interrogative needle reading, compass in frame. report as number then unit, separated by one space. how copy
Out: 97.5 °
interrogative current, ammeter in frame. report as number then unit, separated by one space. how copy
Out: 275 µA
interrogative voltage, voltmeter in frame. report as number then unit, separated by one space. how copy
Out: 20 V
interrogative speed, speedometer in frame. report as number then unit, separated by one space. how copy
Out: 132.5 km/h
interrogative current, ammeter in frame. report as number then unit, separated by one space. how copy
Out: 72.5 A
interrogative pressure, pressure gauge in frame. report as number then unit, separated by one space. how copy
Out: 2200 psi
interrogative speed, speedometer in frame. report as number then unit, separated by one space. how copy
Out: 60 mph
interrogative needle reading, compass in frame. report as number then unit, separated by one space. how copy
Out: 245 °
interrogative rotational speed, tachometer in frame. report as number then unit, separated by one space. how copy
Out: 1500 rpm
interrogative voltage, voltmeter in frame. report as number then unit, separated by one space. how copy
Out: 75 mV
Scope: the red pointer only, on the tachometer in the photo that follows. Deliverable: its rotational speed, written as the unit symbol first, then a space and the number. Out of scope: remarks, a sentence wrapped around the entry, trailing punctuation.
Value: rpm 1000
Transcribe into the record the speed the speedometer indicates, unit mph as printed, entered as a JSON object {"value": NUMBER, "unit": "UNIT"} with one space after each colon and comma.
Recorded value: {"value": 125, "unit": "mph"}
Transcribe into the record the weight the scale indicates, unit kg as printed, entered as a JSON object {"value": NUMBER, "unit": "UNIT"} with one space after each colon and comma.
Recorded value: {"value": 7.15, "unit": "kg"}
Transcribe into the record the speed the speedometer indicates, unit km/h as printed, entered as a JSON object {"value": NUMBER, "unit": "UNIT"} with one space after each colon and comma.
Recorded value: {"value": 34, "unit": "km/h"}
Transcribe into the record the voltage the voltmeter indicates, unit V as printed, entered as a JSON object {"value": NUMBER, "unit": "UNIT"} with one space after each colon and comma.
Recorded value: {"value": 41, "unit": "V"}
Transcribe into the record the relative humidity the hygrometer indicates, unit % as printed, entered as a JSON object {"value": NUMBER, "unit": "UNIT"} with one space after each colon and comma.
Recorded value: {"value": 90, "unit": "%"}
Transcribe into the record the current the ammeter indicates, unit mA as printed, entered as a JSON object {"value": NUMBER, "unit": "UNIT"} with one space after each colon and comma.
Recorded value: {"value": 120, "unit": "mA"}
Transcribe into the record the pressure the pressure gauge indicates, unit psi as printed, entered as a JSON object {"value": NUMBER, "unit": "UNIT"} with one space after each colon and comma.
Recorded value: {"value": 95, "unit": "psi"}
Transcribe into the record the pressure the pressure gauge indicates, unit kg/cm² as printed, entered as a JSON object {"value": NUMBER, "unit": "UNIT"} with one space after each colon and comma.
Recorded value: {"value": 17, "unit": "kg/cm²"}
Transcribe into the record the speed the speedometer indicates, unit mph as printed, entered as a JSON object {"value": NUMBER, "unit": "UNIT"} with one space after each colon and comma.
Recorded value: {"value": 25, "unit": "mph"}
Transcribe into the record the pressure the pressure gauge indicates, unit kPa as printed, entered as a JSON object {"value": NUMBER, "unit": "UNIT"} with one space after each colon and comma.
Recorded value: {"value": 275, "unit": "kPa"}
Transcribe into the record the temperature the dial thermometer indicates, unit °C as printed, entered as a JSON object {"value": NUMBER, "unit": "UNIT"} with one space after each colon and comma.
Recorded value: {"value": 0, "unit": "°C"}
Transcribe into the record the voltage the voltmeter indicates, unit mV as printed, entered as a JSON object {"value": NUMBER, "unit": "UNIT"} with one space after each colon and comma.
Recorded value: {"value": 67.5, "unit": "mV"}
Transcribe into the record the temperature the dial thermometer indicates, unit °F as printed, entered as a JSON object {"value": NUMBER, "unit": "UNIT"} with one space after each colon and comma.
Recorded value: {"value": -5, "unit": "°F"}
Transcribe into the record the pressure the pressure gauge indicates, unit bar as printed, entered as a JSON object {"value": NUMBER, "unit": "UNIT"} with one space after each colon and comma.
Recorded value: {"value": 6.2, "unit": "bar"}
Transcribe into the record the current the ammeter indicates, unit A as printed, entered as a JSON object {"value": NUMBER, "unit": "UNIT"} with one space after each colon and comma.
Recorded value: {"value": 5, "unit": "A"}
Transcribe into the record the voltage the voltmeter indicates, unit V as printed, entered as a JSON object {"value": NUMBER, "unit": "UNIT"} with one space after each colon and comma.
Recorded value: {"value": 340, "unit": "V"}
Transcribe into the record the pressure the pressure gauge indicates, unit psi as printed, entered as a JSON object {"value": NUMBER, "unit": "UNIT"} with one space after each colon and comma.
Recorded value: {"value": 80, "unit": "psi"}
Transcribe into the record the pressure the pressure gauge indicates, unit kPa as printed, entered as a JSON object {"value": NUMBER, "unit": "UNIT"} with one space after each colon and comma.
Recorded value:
┄┄┄┄┄┄┄┄┄┄┄┄┄┄┄┄┄┄┄┄
Format all of the data above as a JSON list of strings, one string for each line, with blank lines left out.

[
  "interrogative needle reading, compass in frame. report as number then unit, separated by one space. how copy",
  "Out: 97.5 °",
  "interrogative current, ammeter in frame. report as number then unit, separated by one space. how copy",
  "Out: 275 µA",
  "interrogative voltage, voltmeter in frame. report as number then unit, separated by one space. how copy",
  "Out: 20 V",
  "interrogative speed, speedometer in frame. report as number then unit, separated by one space. how copy",
  "Out: 132.5 km/h",
  "interrogative current, ammeter in frame. report as number then unit, separated by one space. how copy",
  "Out: 72.5 A",
  "interrogative pressure, pressure gauge in frame. report as number then unit, separated by one space. how copy",
  "Out: 2200 psi",
  "interrogative speed, speedometer in frame. report as number then unit, separated by one space. how copy",
  "Out: 60 mph",
  "interrogative needle reading, compass in frame. report as number then unit, separated by one space. how copy",
  "Out: 245 °",
  "interrogative rotational speed, tachometer in frame. report as number then unit, separated by one space. how copy",
  "Out: 1500 rpm",
  "interrogative voltage, voltmeter in frame. report as number then unit, separated by one space. how copy",
  "Out: 75 mV",
  "Scope: the red pointer only, on the tachometer in the photo that follows. Deliverable: its rotational speed, written as the unit symbol first, then a space and the number. Out of scope: remarks, a sentence wrapped around the entry, trailing punctuation.",
  "Value: rpm 1000",
  "Transcribe into the record the speed the speedometer indicates, unit mph as printed, entered as a JSON object {\"value\": NUMBER, \"unit\": \"UNIT\"} with one space after each colon and comma.",
  "Recorded value: {\"value\": 125, \"unit\": \"mph\"}",
  "Transcribe into the record the weight the scale indicates, unit kg as printed, entered as a JSON object {\"value\": NUMBER, \"unit\": \"UNIT\"} with one space after each colon and comma.",
  "Recorded value: {\"value\": 7.15, \"unit\": \"kg\"}",
  "Transcribe into the record the speed the speedometer indicates, unit km/h as printed, entered as a JSON object {\"value\": NUMBER, \"unit\": \"UNIT\"} with one space after each colon and comma.",
  "Recorded value: {\"value\": 34, \"unit\": \"km/h\"}",
  "Transcribe into the record the voltage the voltmeter indicates, unit V as printed, entered as a JSON object {\"value\": NUMBER, \"unit\": \"UNIT\"} with one space after each colon and comma.",
  "Recorded value: {\"value\": 41, \"unit\": \"V\"}",
  "Transcribe into the record the relative humidity the hygrometer indicates, unit % as printed, entered as a JSON object {\"value\": NUMBER, \"unit\": \"UNIT\"} with one space after each colon and comma.",
  "Recorded value: {\"value\": 90, \"unit\": \"%\"}",
  "Transcribe into the record the current the ammeter indicates, unit mA as printed, entered as a JSON object {\"value\": NUMBER, \"unit\": \"UNIT\"} with one space after each colon and comma.",
  "Recorded value: {\"value\": 120, \"unit\": \"mA\"}",
  "Transcribe into the record the pressure the pressure gauge indicates, unit psi as printed, entered as a JSON object {\"value\": NUMBER, \"unit\": \"UNIT\"} with one space after each colon and comma.",
  "Recorded value: {\"value\": 95, \"unit\": \"psi\"}",
  "Transcribe into the record the pressure the pressure gauge indicates, unit kg/cm² as printed, entered as a JSON object {\"value\": NUMBER, \"unit\": \"UNIT\"} with one space after each colon and comma.",
  "Recorded value: {\"value\": 17, \"unit\": \"kg/cm²\"}",
  "Transcribe into the record the speed the speedometer indicates, unit mph as printed, entered as a JSON object {\"value\": NUMBER, \"unit\": \"UNIT\"} with one space after each colon and comma.",
  "Recorded value: {\"value\": 25, \"unit\": \"mph\"}",
  "Transcribe into the record the pressure the pressure gauge indicates, unit kPa as printed, entered as a JSON object {\"value\": NUMBER, \"unit\": \"UNIT\"} with one space after each colon and comma.",
  "Recorded value: {\"value\": 275, \"unit\": \"kPa\"}",
  "Transcribe into the record the temperature the dial thermometer indicates, unit °C as printed, entered as a JSON object {\"value\": NUMBER, \"unit\": \"UNIT\"} with one space after each colon and comma.",
  "Recorded value: {\"value\": 0, \"unit\": \"°C\"}",
  "Transcribe into the record the voltage the voltmeter indicates, unit mV as printed, entered as a JSON object {\"value\": NUMBER, \"unit\": \"UNIT\"} with one space after each colon and comma.",
  "Recorded value: {\"value\": 67.5, \"unit\": \"mV\"}",
  "Transcribe into the record the temperature the dial thermometer indicates, unit °F as printed, entered as a JSON object {\"value\": NUMBER, \"unit\": \"UNIT\"} with one space after each colon and comma.",
  "Recorded value: {\"value\": -5, \"unit\": \"°F\"}",
  "Transcribe into the record the pressure the pressure gauge indicates, unit bar as printed, entered as a JSON object {\"value\": NUMBER, \"unit\": \"UNIT\"} with one space after each colon and comma.",
  "Recorded value: {\"value\": 6.2, \"unit\": \"bar\"}",
  "Transcribe into the record the current the ammeter indicates, unit A as printed, entered as a JSON object {\"value\": NUMBER, \"unit\": \"UNIT\"} with one space after each colon and comma.",
  "Recorded value: {\"value\": 5, \"unit\": \"A\"}",
  "Transcribe into the record the voltage the voltmeter indicates, unit V as printed, entered as a JSON object {\"value\": NUMBER, \"unit\": \"UNIT\"} with one space after each colon and comma.",
  "Recorded value: {\"value\": 340, \"unit\": \"V\"}",
  "Transcribe into the record the pressure the pressure gauge indicates, unit psi as printed, entered as a JSON object {\"value\": NUMBER, \"unit\": \"UNIT\"} with one space after each colon and comma.",
  "Recorded value: {\"value\": 80, \"unit\": \"psi\"}",
  "Transcribe into the record the pressure the pressure gauge indicates, unit kPa as printed, entered as a JSON object {\"value\": NUMBER, \"unit\": \"UNIT\"} with one space after each colon and comma.",
  "Recorded value:"
]